Dataset extract ▸
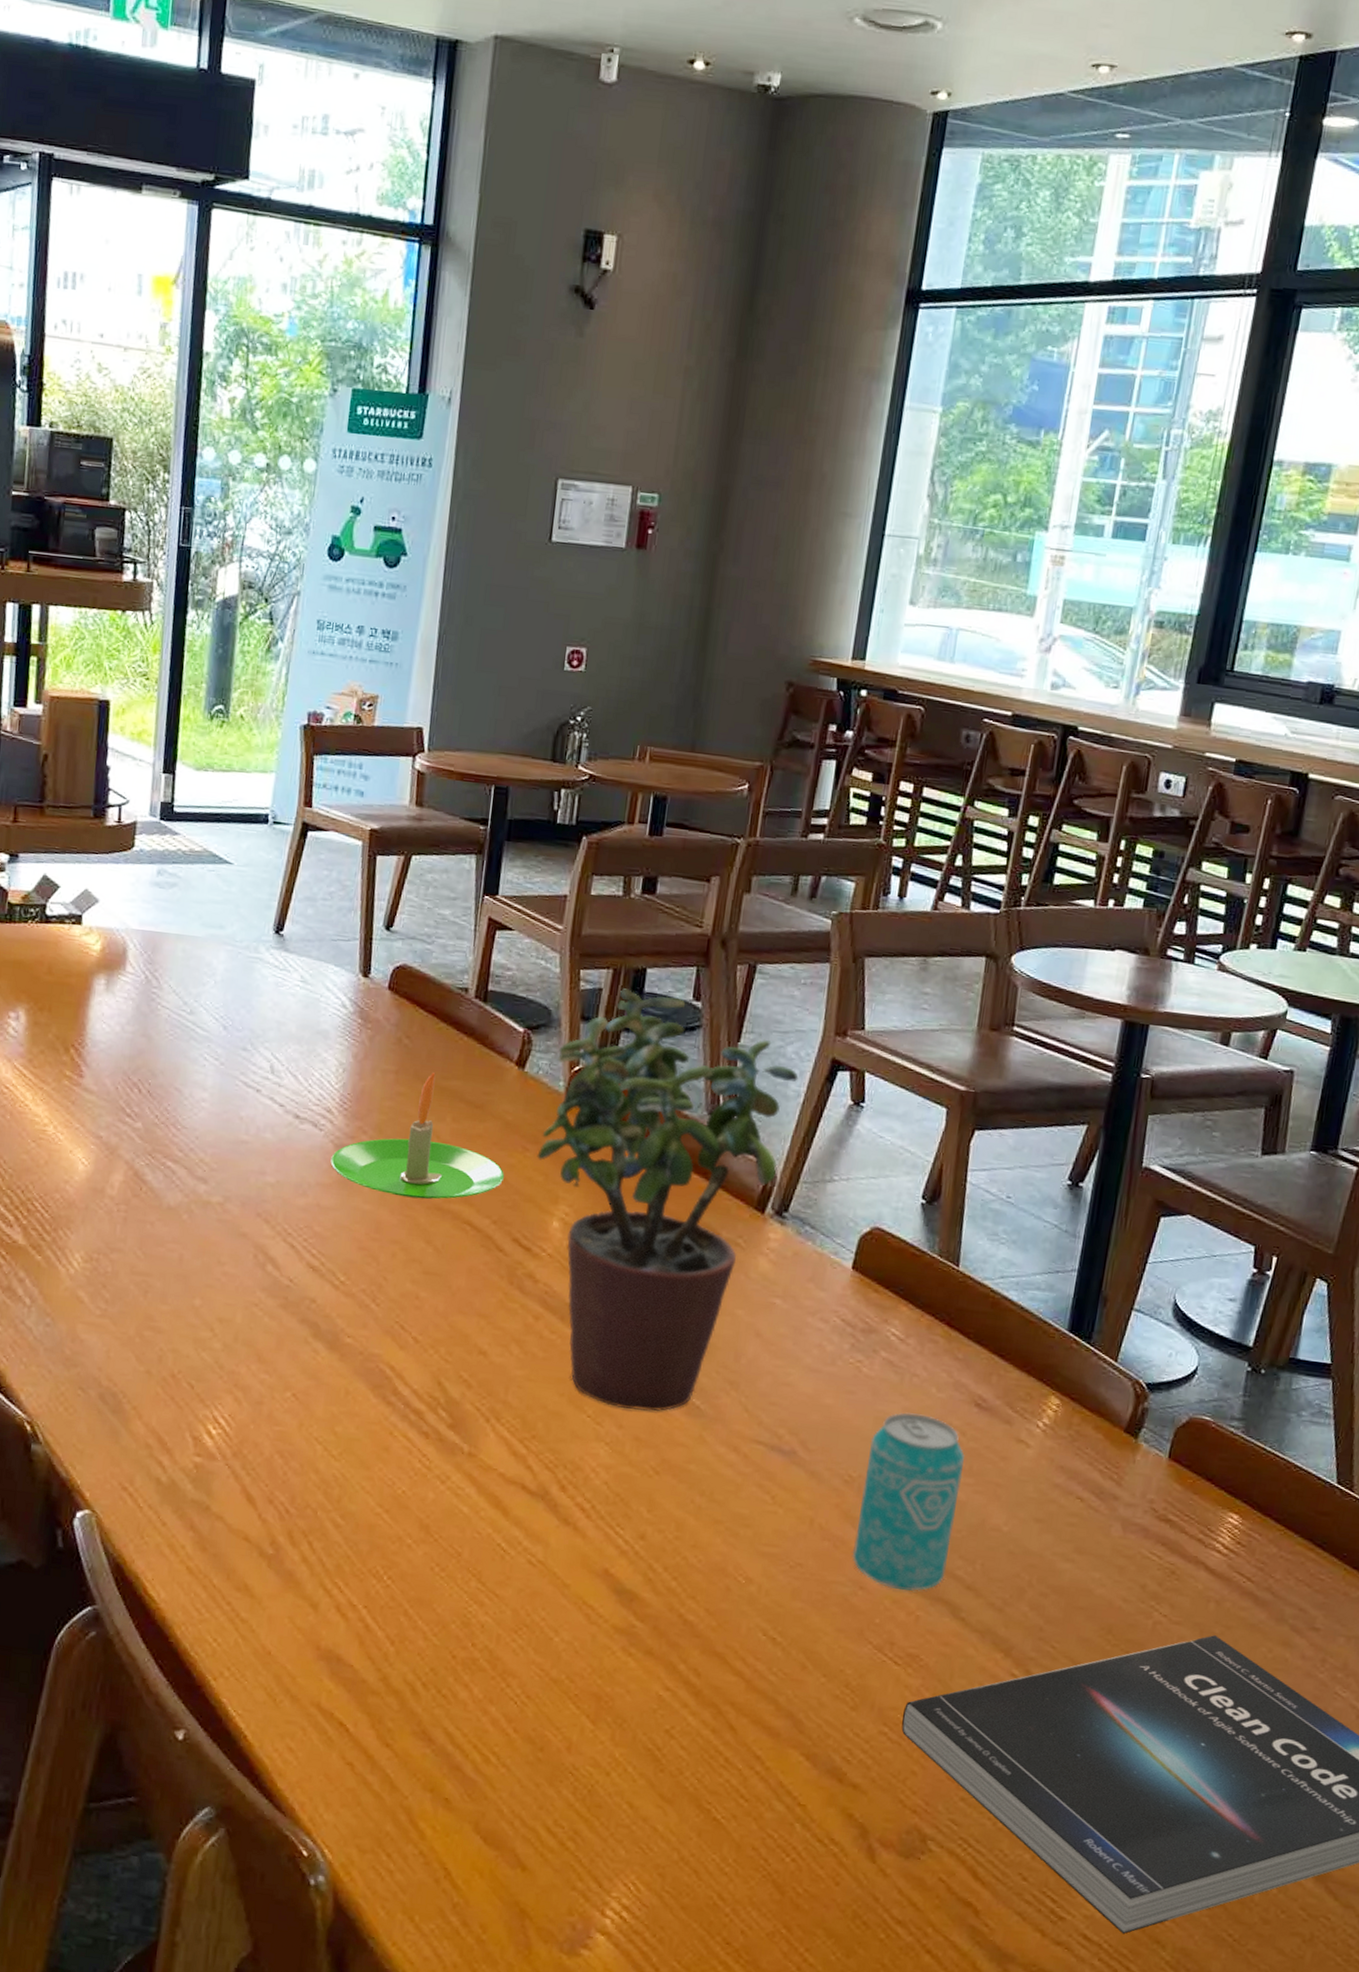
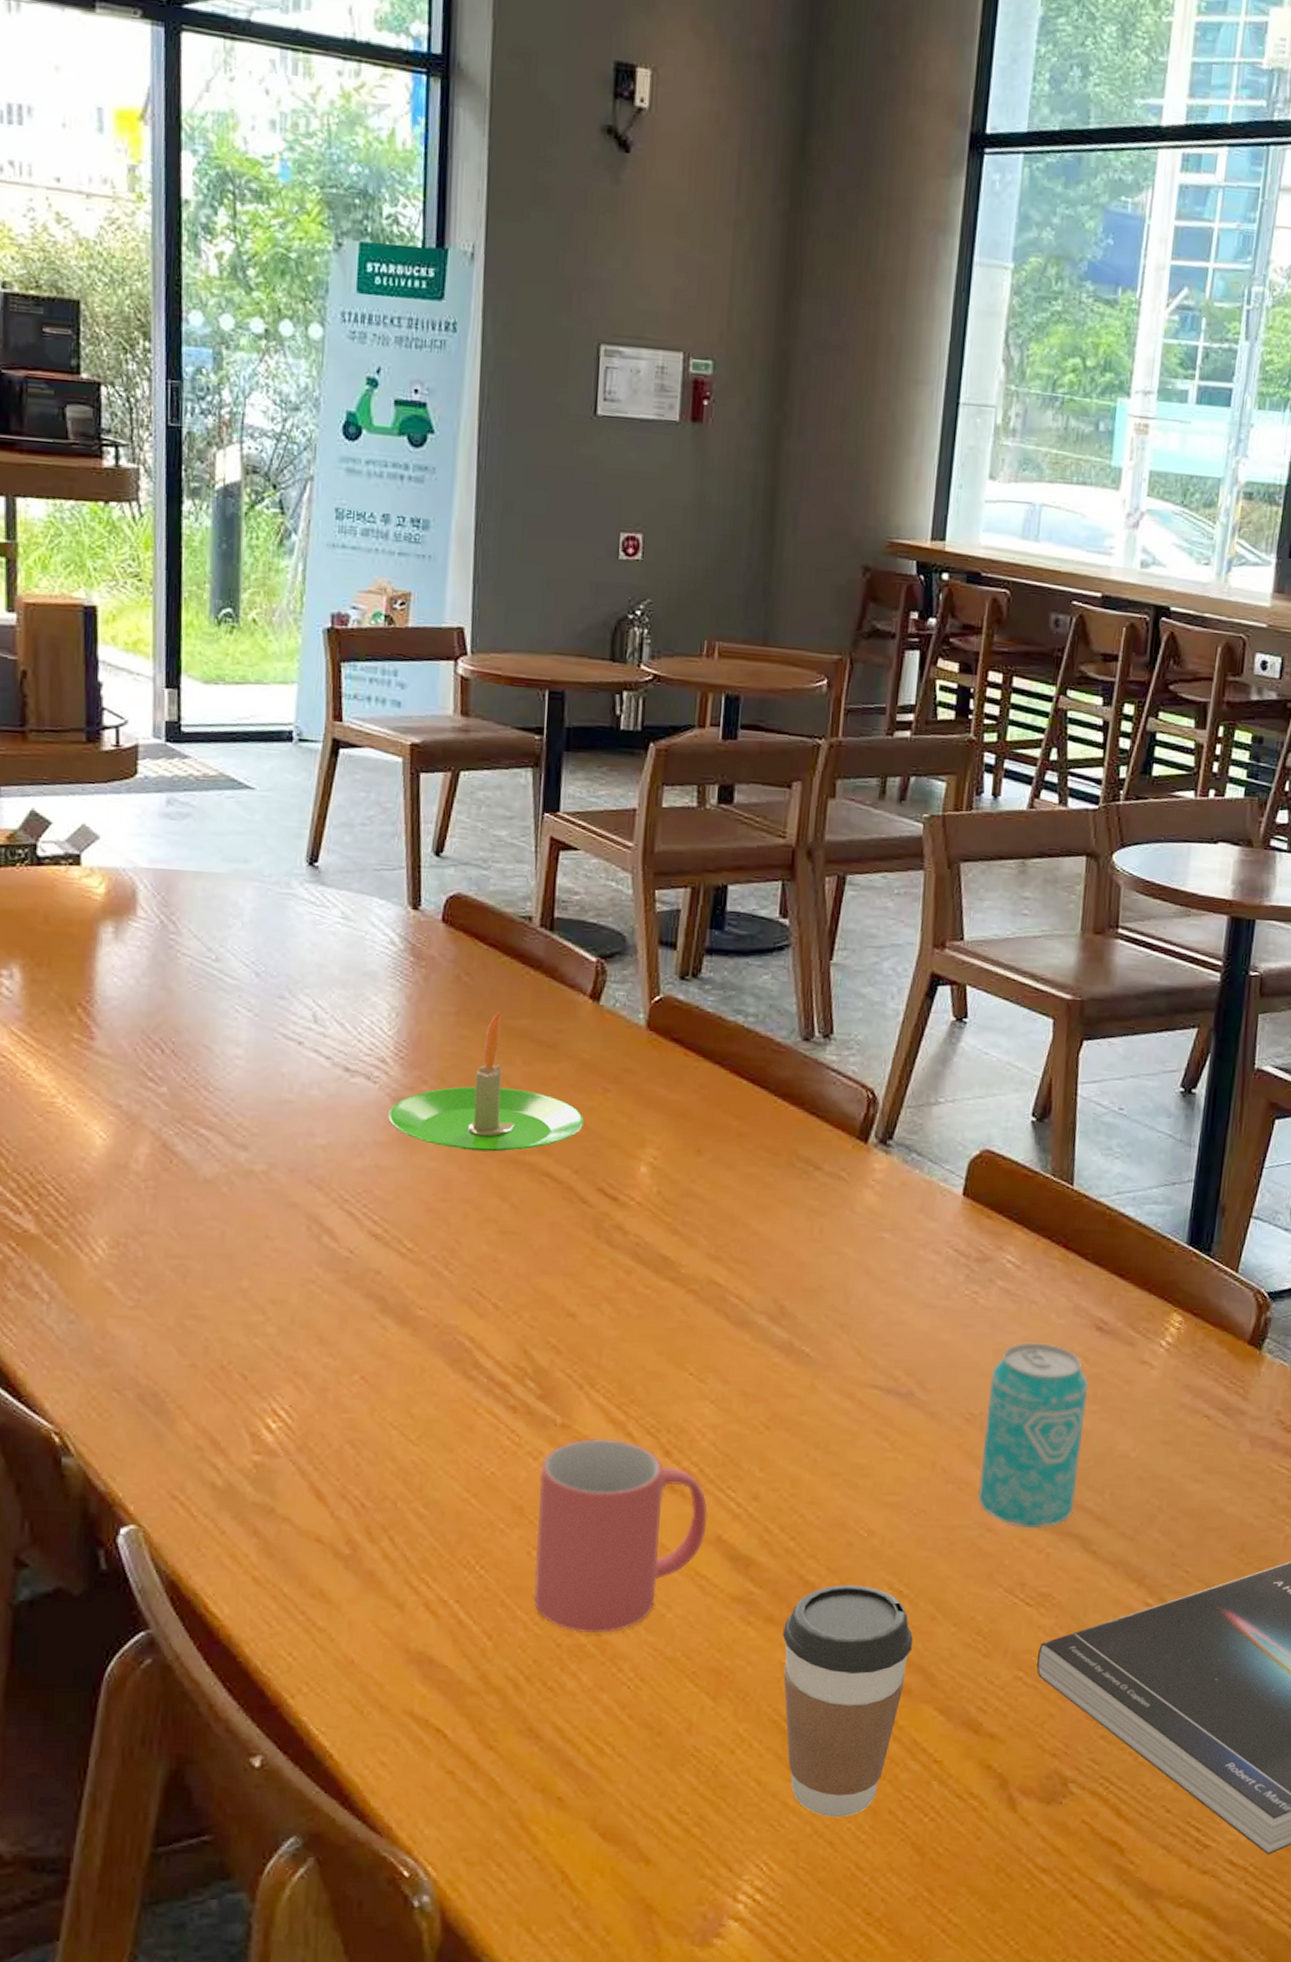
mug: none [434,1468,597,1650] -> present [534,1438,708,1633]
potted plant: present [537,988,799,1412] -> none [619,908,897,1363]
coffee cup: none [659,1626,784,1848] -> present [782,1585,913,1818]

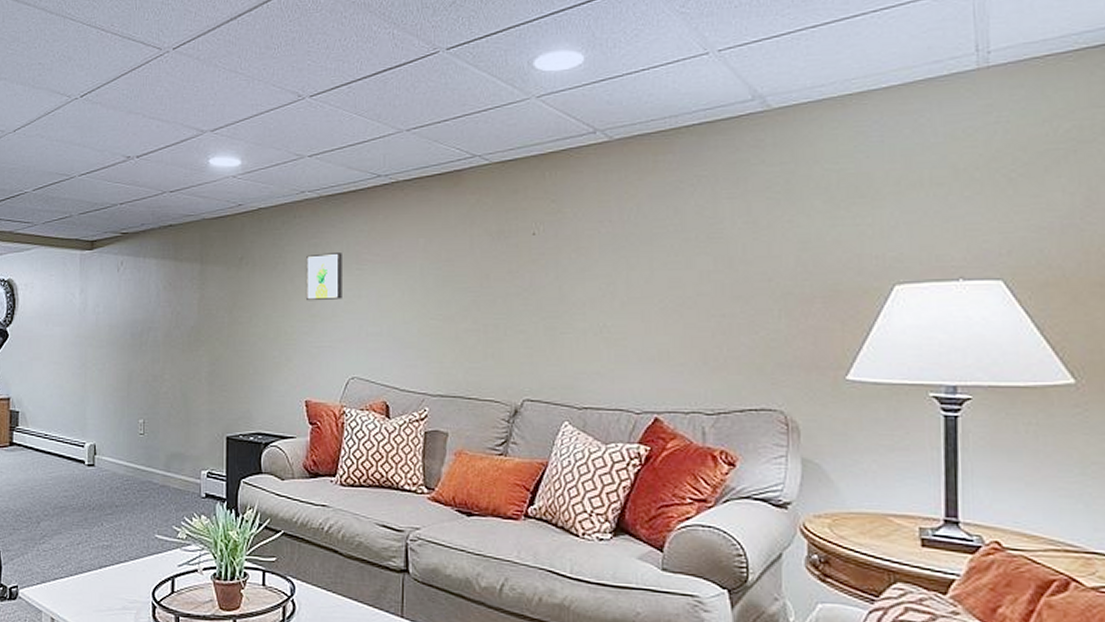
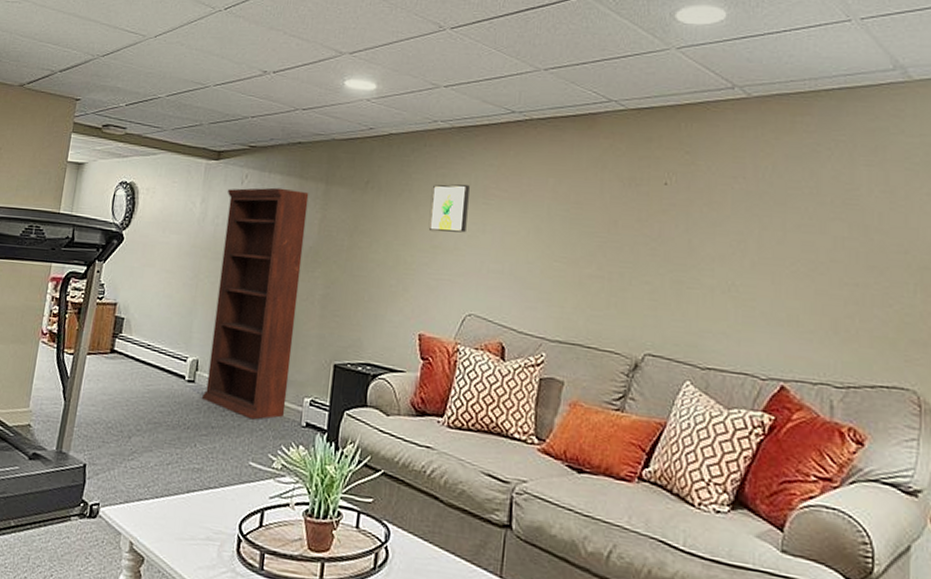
bookshelf: none [103,272,185,496] -> present [202,187,309,420]

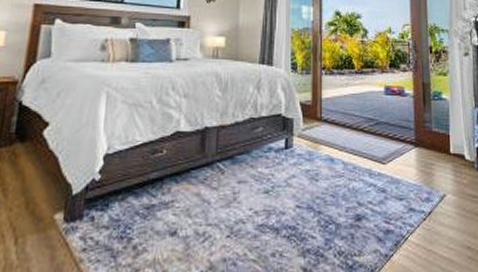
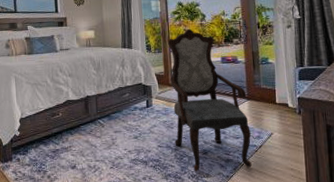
armchair: none [319,46,418,247] -> present [168,28,252,172]

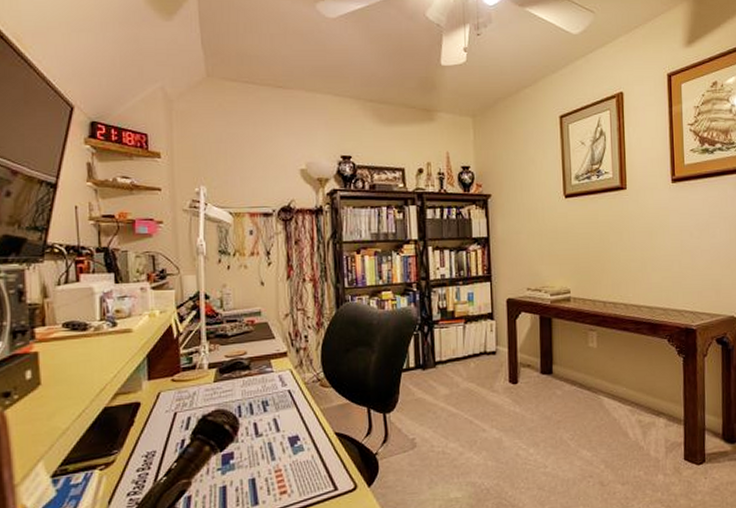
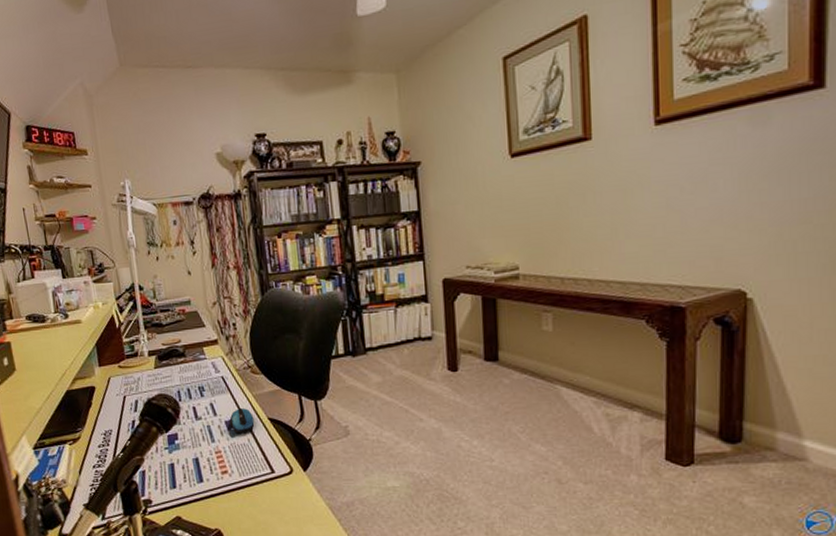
computer mouse: none [293,423,320,450] -> present [229,408,255,434]

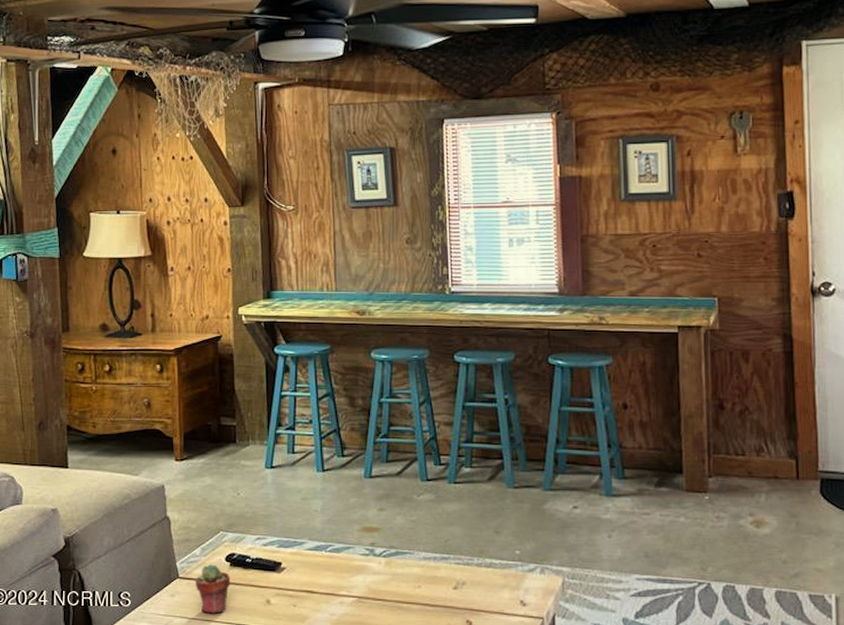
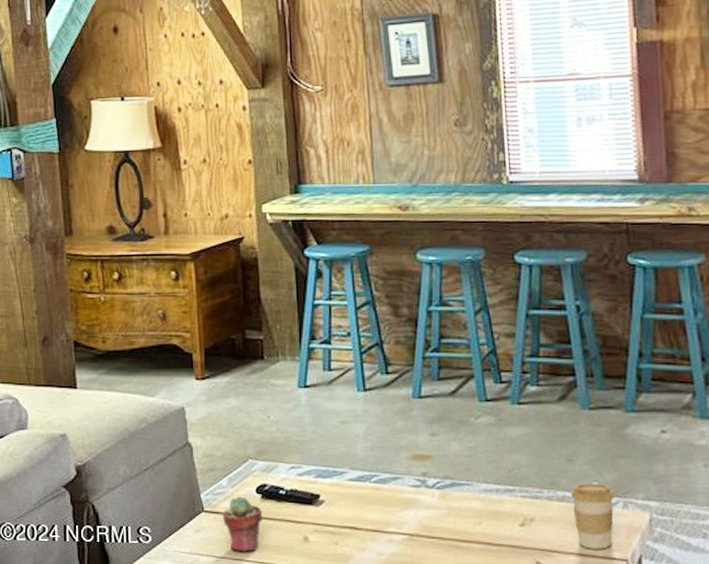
coffee cup: none [497,551,534,609] -> present [571,483,615,549]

Instructions for the task ▸ Within the data, count the lines that hold the word "coffee". Answer with the figure and nothing more.

Written answer ▸ 2